- Genre: Documentary
- Directed by: Liz Garbus; Sara Enright;
- Music by: Ariel Marx
- Country of origin: United States
- Original language: English
- No. of episodes: 4

Production
- Executive producers: Liz Garbus; Sara Enright; Dan Cogan; Jon Bardin; Mala Chapple;
- Running time: 47-56 minutes
- Production company: Story Syndicate

Original release
- Network: Netflix
- Release: March 13, 2026

= Dynasty: The Murdochs =

American documentary series

Dynasty: The Murdochs is a 2026 American documentary directed and executive produced by Liz Garbus, with Sara Enright co-directing the finale. The series explores the Murdoch family, and the battle for the Succession of Rupert Murdoch.

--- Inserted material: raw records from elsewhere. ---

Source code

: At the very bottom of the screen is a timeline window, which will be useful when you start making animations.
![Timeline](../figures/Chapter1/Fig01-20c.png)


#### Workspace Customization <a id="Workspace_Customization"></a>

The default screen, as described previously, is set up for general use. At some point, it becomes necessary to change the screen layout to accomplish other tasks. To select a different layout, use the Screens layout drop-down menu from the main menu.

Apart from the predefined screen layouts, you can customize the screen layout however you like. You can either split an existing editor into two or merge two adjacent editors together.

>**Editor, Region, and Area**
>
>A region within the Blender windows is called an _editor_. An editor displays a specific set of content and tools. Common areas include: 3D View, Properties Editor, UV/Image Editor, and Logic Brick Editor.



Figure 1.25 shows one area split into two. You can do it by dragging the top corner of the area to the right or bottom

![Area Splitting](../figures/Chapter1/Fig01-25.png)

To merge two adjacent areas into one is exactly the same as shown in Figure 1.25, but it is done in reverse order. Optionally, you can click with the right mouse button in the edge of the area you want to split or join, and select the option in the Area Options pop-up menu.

It premiered on March 13, 2026, on Netflix.

==Premise==
Explores the Murdoch family, and the battle for the Succession of Rupert Murdoch. David Folkenflik, Matthew Belloni, Jonathan Mahler, Claire Atkinson, Kara Swisher, Walter Marsh, Joyce Purnick, R.G. Belsky, and Paddy Manning are among those interviewed.

==Production==
Liz Garbus directs and serves as executive producer under her Story Syndicate alongside Sara Enright, who co-directed the series finale.

==Reception==
===Critical reception===

Patrick Smith of The Independent gave the series four out of five stars, writing: "Just as Succession overflowed with sardonic wit, playing out like a Jacobean tragedy, so too does Dynasty, the series unfurling to its pyrrhic climax." Barbara Ellen of The Observer also praised the series, writing: "It makes for engrossing viewing with texts, document and emails never before seen on television."

Conversely, Stephen Brook of The Age criticized the series lack of access to the Murdochs, but praised the use of archival footage.